• **TEXTAUSZUG**
_ _ _ _ _

In ihrer Antwort führt die Bundesregierung noch einen zweiten Grund auf, weshalb Physiotherapeuten „derzeit“ keinen Primärkontakt erhalten und die Erbringung von Heilmitteln und Arztvorbehalt stehen bleiben soll:
Denn „der Arztvorbehalt (dient) auch der notwendigen Mengensteuerung innerhalb der gesetzlichen Krankenversicherung (GKV). Durch die Vorgaben der Heilmittelrichtlinie und die Kontrollmöglichkeiten der Kassenärztlichen Vereinigungen und Krankenkassen sind die Vertragsärzte unmittelbarer dem Wirtschaftlichkeitsgebot der GKV unterworfen als die Heilmittelerbringer. Somit gewährleisten die Vertragsärzte durch ihre Verordnungen, dass es nur in solchen Fällen zu Heilmittelbehandlungen kommt, in denen diese medizinisch notwendig sind.“
 
Was bedeutet nun diese Stellungnahme der Bundesregierung für die Osteopathie und deren Ausübung?

_ _ _ _ _

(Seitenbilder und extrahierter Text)
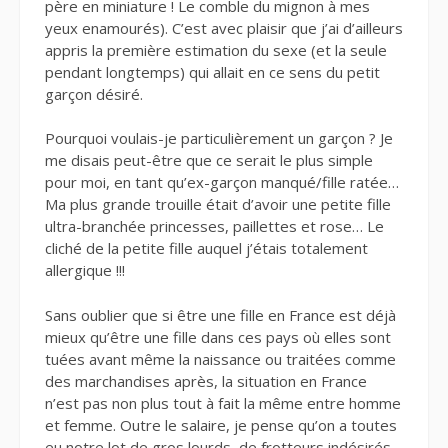
père en miniature ! Le comble du mignon à mes
yeux enamourés). C’est avec plaisir que j’ai d’ailleurs
appris la première estimation du sexe (et la seule
pendant longtemps) qui allait en ce sens du petit
garçon désiré.
Pourquoi voulais-je particulièrement un garçon ? Je
me disais peut-être que ce serait le plus simple
pour moi, en tant qu’ex-garçon manqué/fille ratée…
Ma plus grande trouille était d’avoir une petite fille
ultra-branchée princesses, paillettes et rose… Le
cliché de la petite fille auquel j’étais totalement
allergique !!!
Sans oublier que si être une fille en France est déjà
mieux qu’être une fille dans ces pays où elles sont
tuées avant même la naissance ou traitées comme
des marchandises après, la situation en France
n’est pas non plus tout à fait la même entre homme
et femme. Outre le salaire, je pense qu’on a toutes
eu notre lot de gros lourds, de frotteurs indésirés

_ _ _ _ _

• **AUFGABE A**
Welchem Gebot der GKV sind die Vertragsärzte laut dem Textauszug zum Arztvorbehalt unmittelbarer unterworfen als die Heilmittelerbringer?
• **AUFGABE B**
Geben Sie den Absatz im Textauszug zum Arztvorbehalt, der mit »Denn „der Arztvorbehalt (dient)« beginnt, als kurze Liste wieder, ohne seine wesentlichen Aussagen wegzulassen.
• **AUFGABE C**
Greifen Sie den Textauszug zum Arztvorbehalt dort auf, wo er endet, und schreiben Sie ihn weiter.

• **ANTWORT A**
Dem Wirtschaftlichkeitsgebot der GKV.

• **ANTWORT B**
- Laut Bundesregierung dient der Arztvorbehalt auch der notwendigen Mengensteuerung in der GKV.
- Die Vorgaben der Heilmittelrichtlinie und die Kontrollen durch Kassenärztliche Vereinigungen und Krankenkassen unterwerfen die Vertragsärzte dem Wirtschaftlichkeitsgebot unmittelbarer als die Heilmittelerbringer.
- Mit ihren Verordnungen stellen die Vertragsärzte sicher, dass Heilmittelbehandlungen nur bei medizinischer Notwendigkeit stattfinden.

• **ANTWORT C**
  1. Solange Physiotherapeuten keinen Primärkontakt zu Patienten erhalten, laufen wir nicht Gefahr, sozusagen von rechts überholt zu werden:
    Von zahlreichen Physiotherapeuten, die mit einer Schmalspurweiterbildung, etwa in Osteopathischen Verfahren, genauso im Primärkontakt arbeiten würden, wie jene Kollegen, die über eine qualifizierte osteopathische Weiterbildung verfügen und Osteopathie als Heilkunde rechtssicher ausüben dürfen. (In 2013 waren laut Bundesregierung immerhin 176.000 Physiotherapeuten im Gesundheitswesen tätig.)

  2. Die Antwort der Bundesregierung macht indirekt aber auch deutlich, dass ein Heilberuf Osteopath nicht kommen wird. Denn dieser müsste schon aus oben aufgeführten wirtschaftlichen Gründen in das bestehende Gesundheitssystem (inkl. Abrechnung nach Ziffern usw.) implementiert werden, was sich mit dem Wesen der Osteopathie und ihrer diagnostischen und therapeutischen Anwendung nicht verträgt.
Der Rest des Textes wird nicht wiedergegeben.